Why COVID-19 allowed us to believe in a different future for health and social care
Anna Chainey is a trainee on the Health Education England Consultant Practitioner Development Programme, Older People and Frailty pathway. For the peak COVID-19 pandemic period of Mid-March – July 2020, Anna paused her training and was redeployed into the role of Lead Coordinator for discharges for Dorset Healthcare University Foundation Trust, working within Dorset County Hospital.
The COVID-19 pandemic has been the worst period that many people have lived through. However, for health and social care, it has also led to some of the greatest innovation and transformation, demonstrating how partnership working across traditional systems and boundaries can truly be achieved when everything is being routed through one funding source.
Social care and the NHS are becoming increasingly interdependent. People who receive good social care are, after all, much less likely to require NHS treatment and services. Up to 58% of people over the age of 60 already have one long term condition and more than 5.4million relatives and friends provide crucial unpaid social care to those in need. However, funding to the social care sector fell by 11% between 2009/10 and 2015/16. In response to the COVID-19 pandemic, health and social care services responded more quickly than we would ever have believed possible, working collaboratively in many parts of the country to support new initiatives and alternative ways of working to meet the needs of the population safely.
At the peak of COVID-19, the Government issued the Coronavirus (COVID-19) Hospital Discharge Requirements that outlined the expectation for all NHS Trusts to rapidly create Discharge to Assess models to support people being transferred out of hospital. This model used a single source of funding, that worked across systems and relied upon true interprofessional cooperation. This helped to break down the traditional boundaries that existed previously due to funding streams and ensured that no unnecessary assessment was undertaken in the acute hospital. The Discharge to Assess model split patients into 4 discharge pathways:
- Pathway 0 – home with no increased care or support
- Pathway 1 – home with a new or increased package of care
- Pathway 2 – discharged to a bedded unit (Community Hospital or interim placement) for further rehabilitation
- Pathway 3 – people with very complex health needs who had had a life-changing event and were unable to return home, or people who required a placement for end-of-life care
Once people were deemed ‘no longer needing to reside’ (previously known as ‘medically fit’), the multidisciplinary team that included nurses, therapists and social care colleagues, all overseen by a Lead Coordinator for discharges, were responsible for organising discharge of all patients on pathway 1-3, within three hours. Due to COVID-19 funding, there was no discussion regarding who was eligible for funded care or who was responsible for funding the care. Patients were therefore able to leave the hospital with the care that they required in a very timely way. Care was provided by contracted short term bridging options, NHS rehabilitation teams and private care agencies with health and social care colleagues supporting people discharged home through a process of case management.
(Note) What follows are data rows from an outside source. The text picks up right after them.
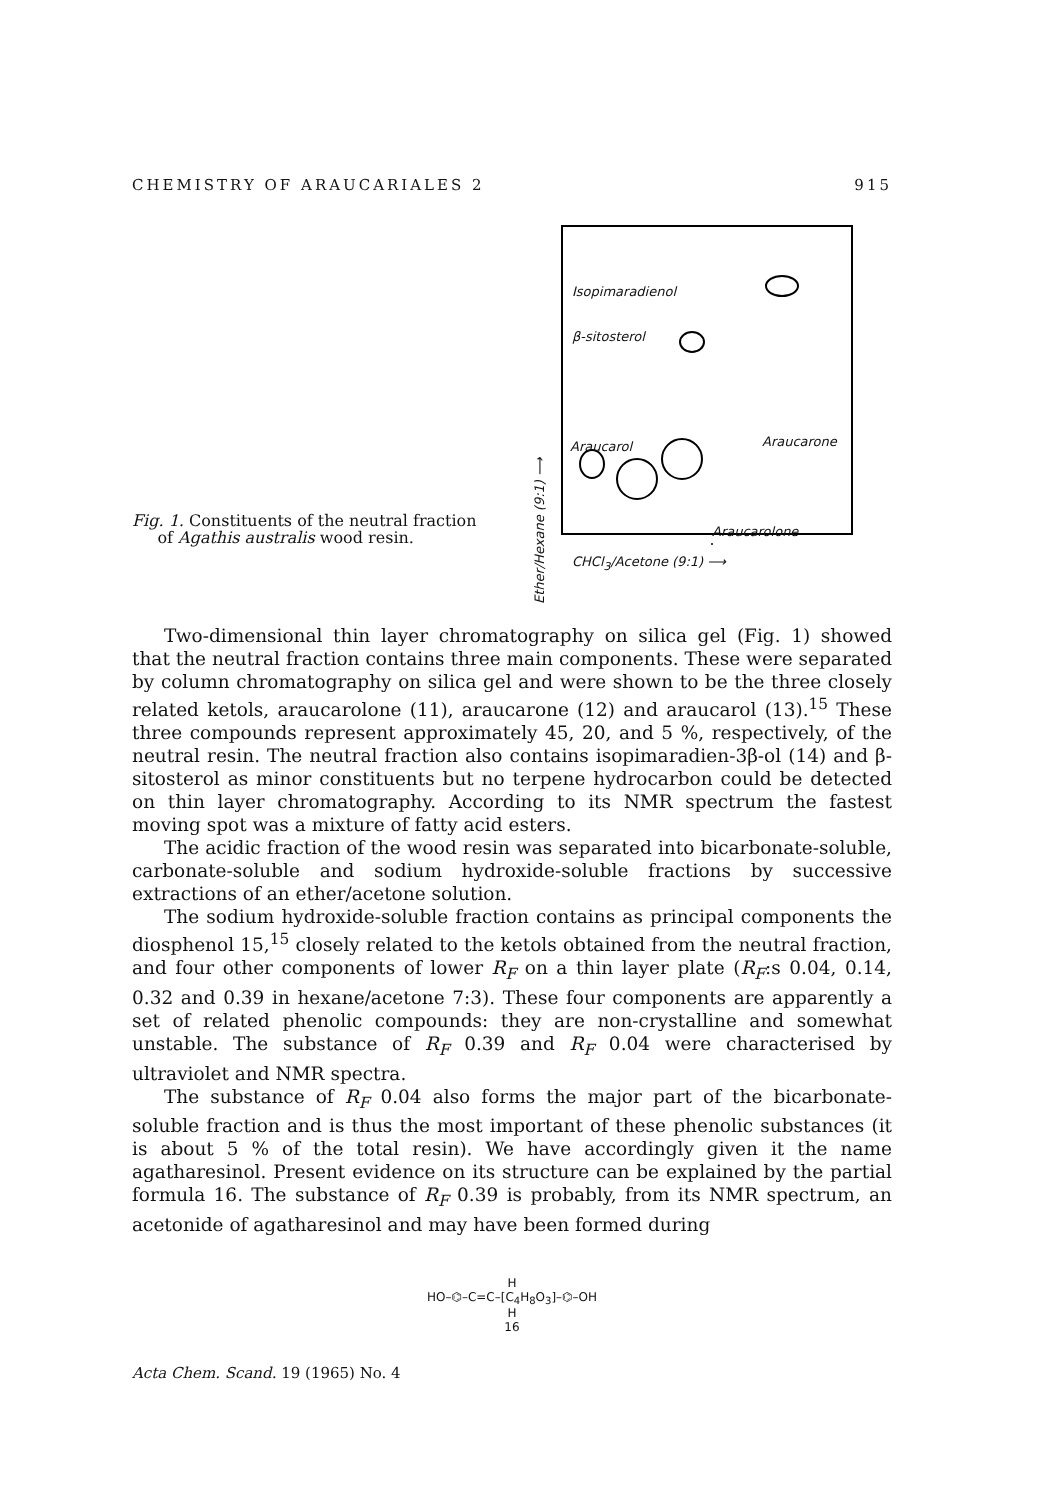CHEMISTRY OF ARAUCARIALES 2 915
Fig. 1. Constituents of the neutral fraction
of Agathis australis wood resin.
Isopimaradienol
β-sitosterol
Araucarol Araucarone
Araucarolone
Ether/Hexane (9:1) ⟶
CHCl<sub>3</sub>/Acetone (9:1) ⟶
Two-dimensional thin layer chromatography on silica gel (Fig. 1) showed that the neutral fraction contains three main components. These were separated by column chromatography on silica gel and were shown to be the three closely related ketols, araucarolone (11), araucarone (12) and araucarol (13).<sup>15</sup> These three compounds represent approximately 45, 20, and 5 %, respectively, of the neutral resin. The neutral fraction also contains isopimaradien-3β-ol (14) and β-sitosterol as minor constituents but no terpene hydrocarbon could be detected on thin layer chromatography. According to its NMR spectrum the fastest moving spot was a mixture of fatty acid esters.
The acidic fraction of the wood resin was separated into bicarbonate-soluble, carbonate-soluble and sodium hydroxide-soluble fractions by successive extractions of an ether/acetone solution.
The sodium hydroxide-soluble fraction contains as principal components the diosphenol 15,<sup>15</sup> closely related to the ketols obtained from the neutral fraction, and four other components of lower R<sub>F</sub> on a thin layer plate (R<sub>F</sub>:s 0.04, 0.14, 0.32 and 0.39 in hexane/acetone 7:3). These four components are apparently a set of related phenolic compounds: they are non-crystalline and somewhat unstable. The substance of R<sub>F</sub> 0.39 and R<sub>F</sub> 0.04 were characterised by ultraviolet and NMR spectra.
The substance of R<sub>F</sub> 0.04 also forms the major part of the bicarbonate-soluble fraction and is thus the most important of these phenolic substances (it is about 5 % of the total resin). We have accordingly given it the name agatharesinol. Present evidence on its structure can be explained by the partial formula 16. The substance of R<sub>F</sub> 0.39 is probably, from its NMR spectrum, an acetonide of agatharesinol and may have been formed during
H
HO–⌬–C=C–[C<sub>4</sub>H<sub>8</sub>O<sub>3</sub>]–⌬–OH
H
16
Acta Chem. Scand. 19 (1965) No. 4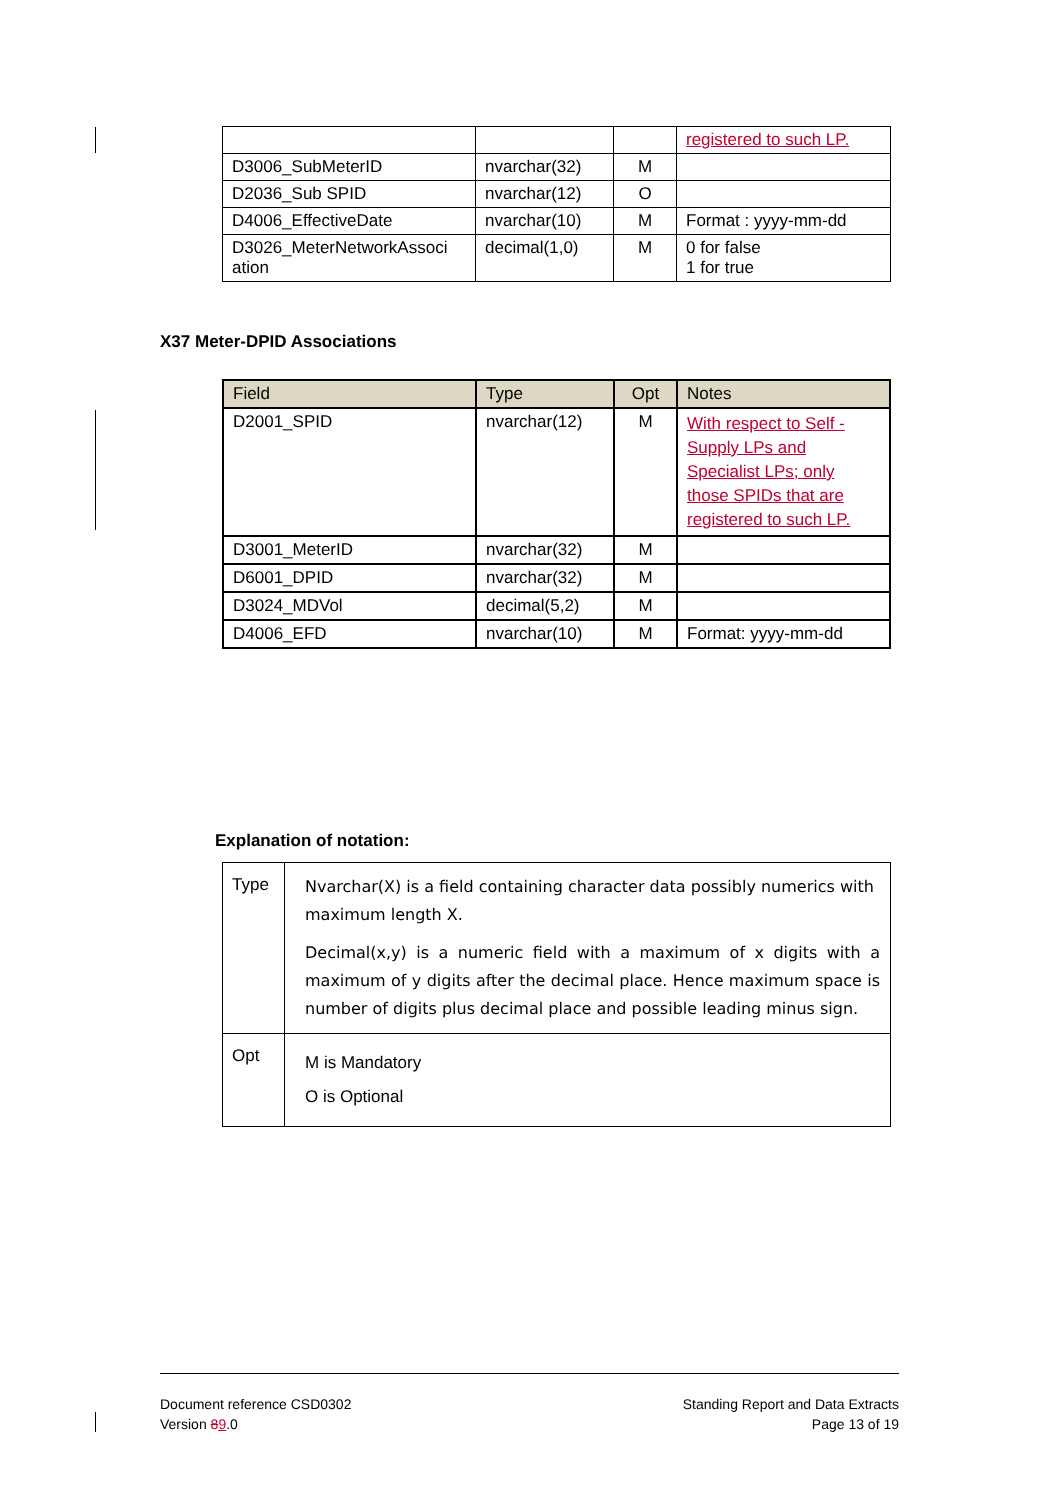| | | | registered to such LP. |
| D3006_SubMeterID | nvarchar(32) | M | |
| D2036_Sub SPID | nvarchar(12) | O | |
| D4006_EffectiveDate | nvarchar(10) | M | Format : yyyy-mm-dd |
| D3026_MeterNetworkAssoci ation | decimal(1,0) | M | 0 for false 1 for true |
X37 Meter-DPID Associations
| Field | Type | Opt | Notes |
| --- | --- | --- | --- |
| D2001_SPID | nvarchar(12) | M | With respect to Self - Supply LPs and Specialist LPs; only those SPIDs that are registered to such LP. |
| D3001_MeterID | nvarchar(32) | M | |
| D6001_DPID | nvarchar(32) | M | |
| D3024_MDVol | decimal(5,2) | M | |
| D4006_EFD | nvarchar(10) | M | Format: yyyy-mm-dd |
Explanation of notation:
| Type | Nvarchar(X) is a field containing character data possibly numerics with maximum length X. Decimal(x,y) is a numeric field with a maximum of x digits with a maximum of y digits after the decimal place. Hence maximum space is number of digits plus decimal place and possible leading minus sign. |
| Opt | M is Mandatory O is Optional |
Document reference CSD0302
Version 89.0
Standing Report and Data Extracts
Page 13 of 19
This included following them up at home to undertake assessments and funding conversations that would have traditionally have taken place in the hospital.
The Discharge to Assess model shows what can be done when health and social care truly work together without the constraints of separate funding streams. Undoubtedly, the single funding source used for COVID-19 will not last forever. But the Discharge to Assess model is here to stay. The pandemic has allowed us to believe that new ways of working are truly realistic and possible. We can finally dream of a future where health and social care are not thought of separately by the Government but as one team, much like its workforce already choose to work!
It is clear that further consideration needs to be taken when designing health and social care services of the future, viewing them as a whole and not as two separate entities when planning deployment of the workforce, and sourcing short and long-term care funding. It is not known what post-COVID-19 health and social care will look like at this point. What is clear is that going back to ‘business as usual’ is not likely to be the solution.